Two Firsts
Today, C finally learned to pump properly while swinging. And, today he came home from school crying for the first time because three little girls in his class had called him a loser. Two major milestones in one day, both announcing in totally different ways that my son is growing up.
The pumping I could handle. That only required cheering and encouragement on my part along with lots of hugs and high fives when he finally disembarked from the swing 20 minutes after getting onto it. The name calling bit, however, was a little out of my league.
When he could finally get out why he was crying, I stalled by asking "And what did you do?" Hoping that he would have miraculously discovered the solution all by himself. The answer, however, was "I hid under the slide until recess was over." Apparently, the teachers overheard the comments, and took the girls aside and spoke to them, which had slightly mollified C, but he was so afraid of getting his feelings hurt again that he decided to stay hidden until it was time to go home.
My initial reaction was to get on the phone to the two moms and give them a piece of my mind about the behavior of their offspring, but quickly decided that it was not in fact the right way to go about this.
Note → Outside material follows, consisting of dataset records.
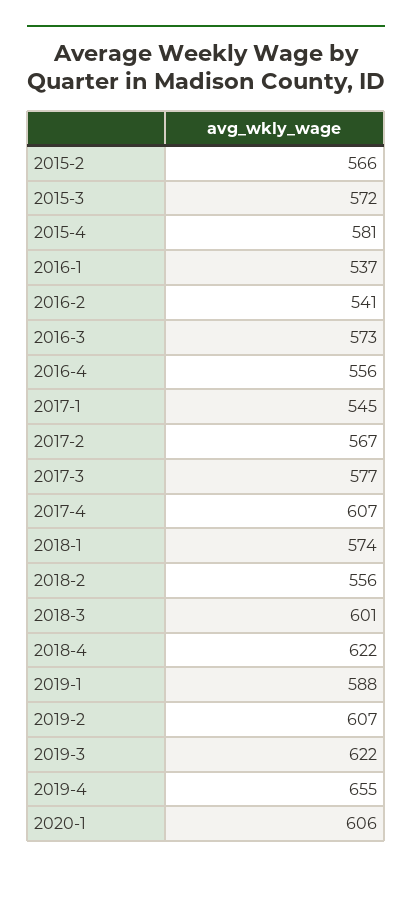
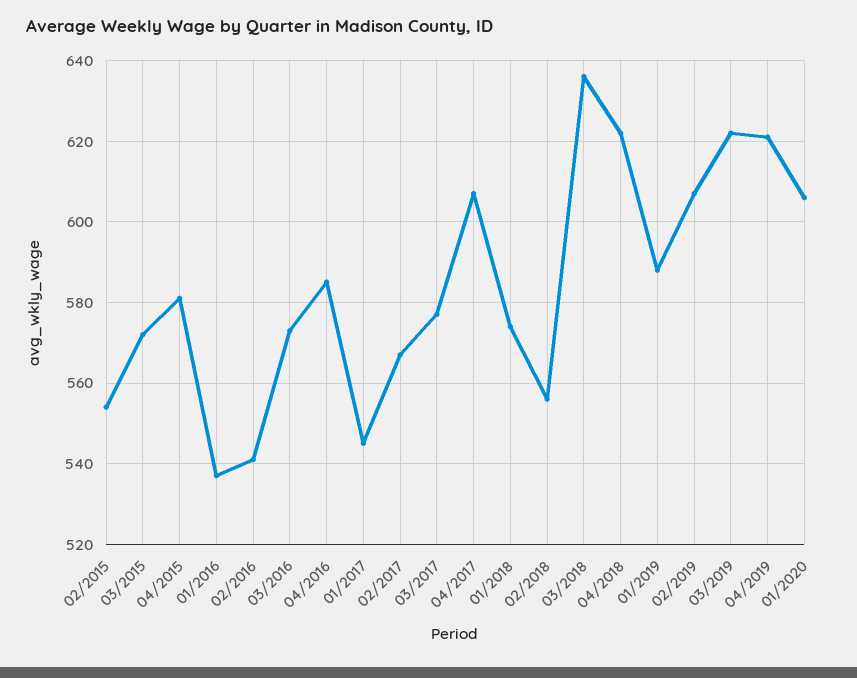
2015-2: 566 -> 555
2016-4: 556 -> 585
2018-3: 601 -> 635
2019-4: 655 -> 620

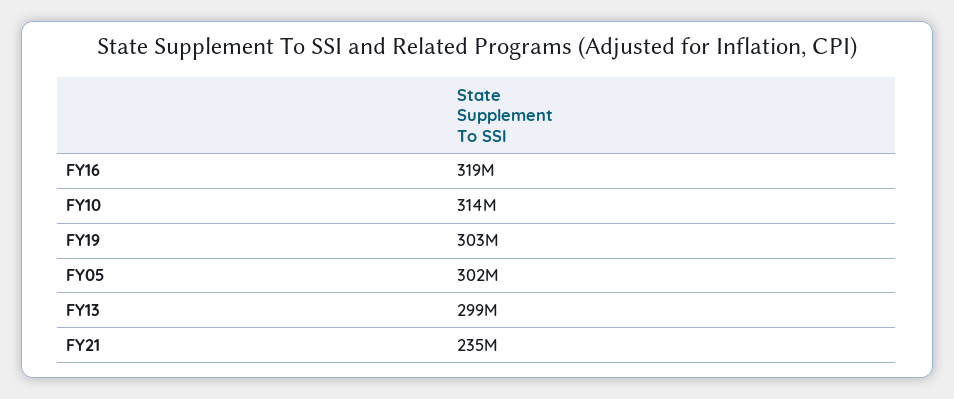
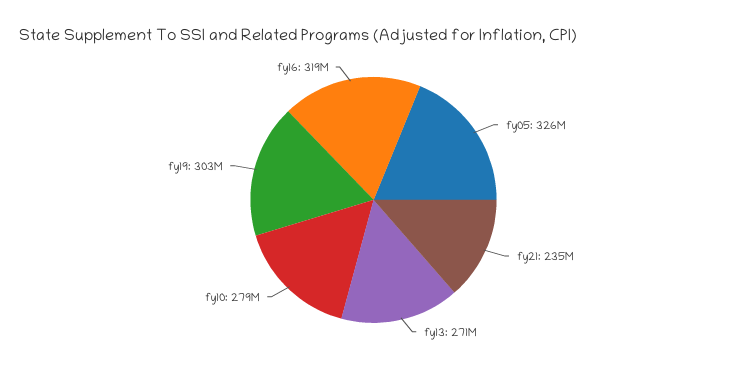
FY10: 314000000 -> 279000000
FY05: 302000000 -> 326000000
FY13: 299000000 -> 271000000

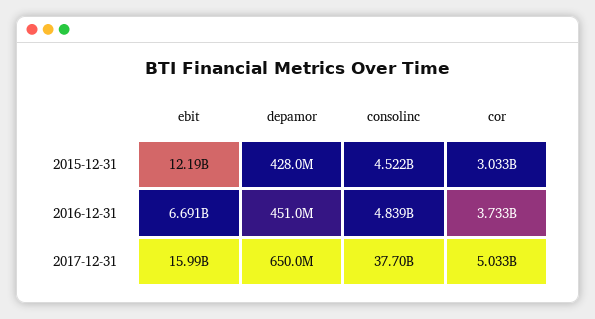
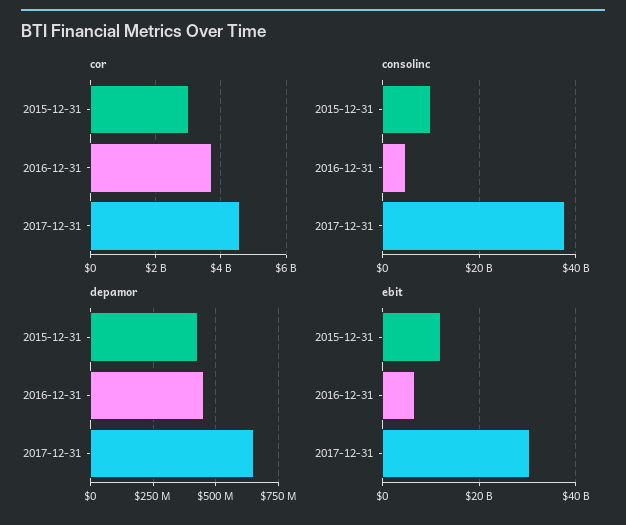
consolinc, 2015-12-31: 4522000000 -> 10000000000
ebit, 2017-12-31: 15990000000 -> 30000000000
cor, 2017-12-31: 5033000000 -> 4600000000

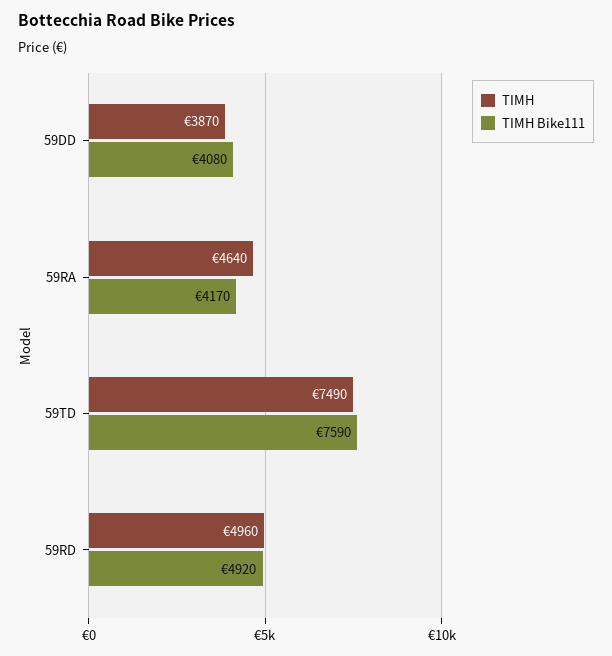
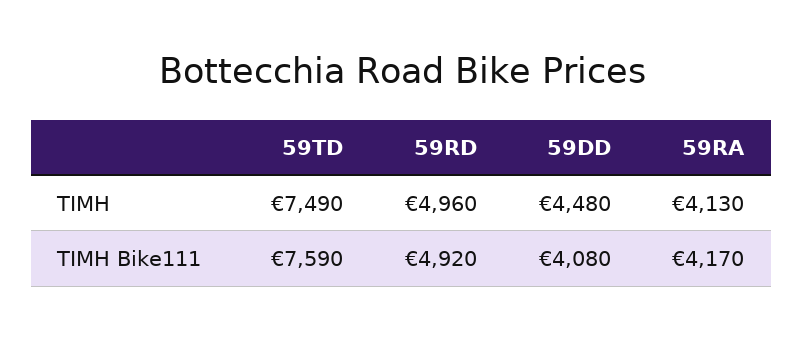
ΤΙΜΗ, 59DD: 3870 -> 4480
ΤΙΜΗ, 59RA: 4640 -> 4130

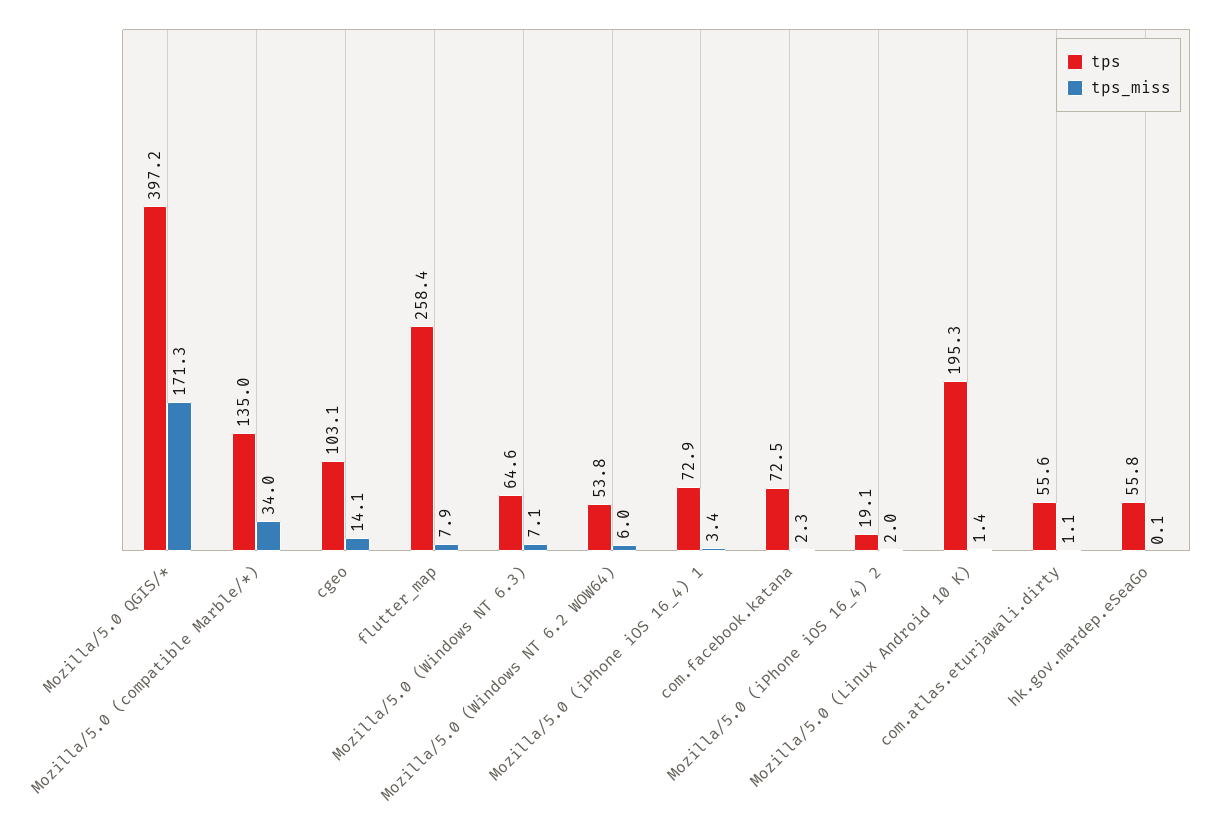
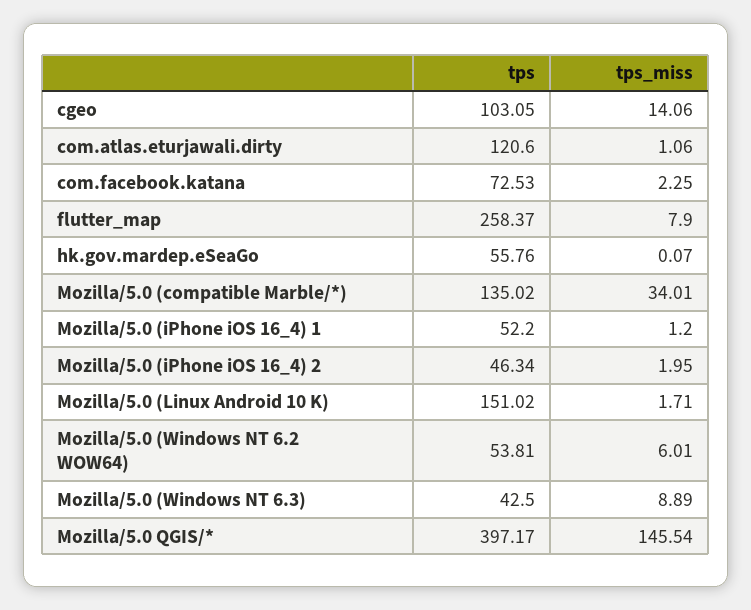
tps_miss, Mozilla/5.0 QGIS/*: 171.3 -> 145.54
tps, Mozilla/5.0 (Windows NT 6.3): 64.6 -> 42.5
tps_miss, Mozilla/5.0 (Windows NT 6.3): 7.1 -> 8.89
tps, Mozilla/5.0 (iPhone iOS 16_4) 1: 72.9 -> 52.2
tps_miss, Mozilla/5.0 (iPhone iOS 16_4) 1: 3.4 -> 1.2
tps, Mozilla/5.0 (iPhone iOS 16_4) 2: 19.1 -> 46.34
tps, Mozilla/5.0 (Linux Android 10 K): 195.3 -> 151.02
tps_miss, Mozilla/5.0 (Linux Android 10 K): 1.4 -> 1.71
tps, com.atlas.eturjawali.dirty: 55.6 -> 120.6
Instead, I spoke with C about how words can hurt as much as fists, and how it was OK to feel sad about the incident. We practiced telling any future offenders not to call him a loser, and how to tell them that they hurt his feelings. We discussed how just because other children were calling names did not mean that it was OK to do it, and how people who call you names are not really good friends.
C perked up considerably after I "gave him permission" to not play with the girls if he didn't want to, he seemed to think that just because they usually played together that it meant they had to do so for life, even if they were being mean to him. And he is pondering whether he is going to give them another chance if the apologize to him. My guess is that the girls have forgotten all about the incident, so he will be waiting an awful long time for the apology, but the exercise is probably useful. I, however, will have to restrain myself from giving the girls an ominous look tomorrow morning. Because no one should call my fabulous little boy a loser.